Basics
Summarized notes from Introduction to Data Mining (Int'l ed), Chapter 5
-
Basic clustering problem
- given: set of objects \(X\), inter-object distances \(D(x,y) = D(y,x) \enspace x,y \in X\)
- output: partition \(P_D(x) = P_D(y)\) if \(x,y\) are in the same cluster
-
divide data into meaningful and/or useful groups, to describe or summarize data
- clusters describe data instances with similar characteristics
- ideally: small distance between points in cluster; long distance between clusters
-
Some utility applications: data summarization, compression, efficiency in finding nearest neighbors
-
clustering problem is very much driven by specific choice of algorithm
Clustering techniques
-
based on nesting of clusters:
- partitional (un-nested): divides data into non-overlapping clusters such that each instance is in exactly one cluster
- hierarchical (nested): clusters are permitted to have sub-clusters; can be visualized as a tree
-
based on count of instance memberships:
- exclusive: each instance belongs to a single cluster
- overlapping / non-exclusive: instance can belong to more than one cluster
- fuzzy / soft: (probabilistic) instances membership in each cluster is determined by weigh 0-1, and typical additional constrain requires sum of weights equal to 1 => convert fuzzy to exclusive by assigning each object to cluster with highest weight
-
based on instance membership in any cluster:
- complete: each instance is assigned to some cluster
- partial: not all instances are assigned a cluster; primary motivations include omitting noise and outliers
Types of clusters
-
well-separated: the distance between clusters is larger than distance between any two points within a cluster
-
prototype-based / center-based: prototype defines a cluster and each object in cluster is closer to prototype that defines the cluster than to prototype of any other cluster; the prototype may be actual record or the calculated centroid
-
contiguity-based / nearest neighbor / transitive: each point in a cluster is closer (or more similar) to one or more other points in the cluster than to any point not in the cluster.
-
graph-based: nodes represent data objects, and edges their connections; cluster is a connected component where each node is connected within cluster but there are no connections to outside the cluster => when nodes are strongly connected, then the nodes form a clique
-
density-based: cluster is dense region surrounded by a region of low density => useful strategy when clusters are irregular, intertwined or when noise or outliers are present
-
shared-property/conceptual clusters: objects in a cluster share some common property; this encompasses all of the above, but enables defining clusters not covered by previous definitions.
Clustering properties
-
Richness: for any assignment of objects to clusters there is some distance matrix \(D\) such that \(P_D\) returns that clustering \(\forall C \enspace \exists D \enspace P_D = C\)
-
Scale-invariance: scaling distances by a positive value does not change the clustering \(\forall D \enspace \forall_{K>0} \enspace P_D = P_{KD}\)
-
Consistency: shrinking intra-cluster distances and expanding inter-cluster distance does not change the clustering \(P_D = P_{D'}\)

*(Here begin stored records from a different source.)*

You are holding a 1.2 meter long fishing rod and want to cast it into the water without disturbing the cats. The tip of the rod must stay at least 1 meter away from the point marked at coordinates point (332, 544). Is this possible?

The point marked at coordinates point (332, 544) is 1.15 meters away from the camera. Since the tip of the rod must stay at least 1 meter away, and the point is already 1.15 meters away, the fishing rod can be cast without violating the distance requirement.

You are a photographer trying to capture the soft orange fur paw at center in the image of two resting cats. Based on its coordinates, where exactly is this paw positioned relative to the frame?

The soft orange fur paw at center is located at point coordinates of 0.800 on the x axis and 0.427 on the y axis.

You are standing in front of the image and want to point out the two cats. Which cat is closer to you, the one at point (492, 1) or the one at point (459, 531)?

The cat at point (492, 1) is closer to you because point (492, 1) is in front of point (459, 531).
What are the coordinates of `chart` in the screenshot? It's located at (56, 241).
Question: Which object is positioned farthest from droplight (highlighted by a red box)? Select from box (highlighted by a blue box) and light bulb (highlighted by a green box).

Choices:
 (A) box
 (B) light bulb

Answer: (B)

Impossibility theorem: no clustering algorithm can have all 3 properties.
Other considerations:
- order dependence: whether results differ based on the order of processing of data points
- nondeterminism: whether different runs give different results
- scalability: how large datasets the clustering algorithm can reasonably handle
- parameter selection: number of parameters and selection of optimal parameter values
Algorithms
Algorithm | Description | Category | Time Complexity (optimal) | Space Complexity |
---|---|---|---|---|
K-means | Find \(K\) clusters represented by centroids | prototype-based, partitional, complete | \(O(IKmn)\) | \(O((m + K) n)\) |
Agglomerative hierarchical clustering | Find hierarchical clusters by merging clusters | prototype-based / graph-based, hierarchical, complete | \(O(m^2 \lg(m))\) | \(O(m^2)\) |
DBSCAN | Cluster by density, ignoring low-density regions | Density-based, partitional, partial | \(O(m \log m)\) | \(O(m)\) |
Fuzzy C-means | Points have weighted membership in clusters | prototype-based, partitional, fuzzy | \(O(LKI)\) | \(O(LK)\) |
where: \(m\) = number of points (records); \(n\) = number of attributes; \(I\) = number of iterations until convergence; \(K\) = number of clusters, \(L\) is the number of links
Also see:
- Expectation Maximization - statistical approach using mixture models
- Single-linkage clustering (SLC) - special case of agglomerative using single-link
- Self-organizing maps - clustering and data visualization based on neural networks
Cluster Validation
Some considerations:
- clustering tendency - distinguishing if non-random structure actually exists in the data
- determining correct number of clusters
- Evaluating how well the results of a cluster analysis fit the data without reference to external information.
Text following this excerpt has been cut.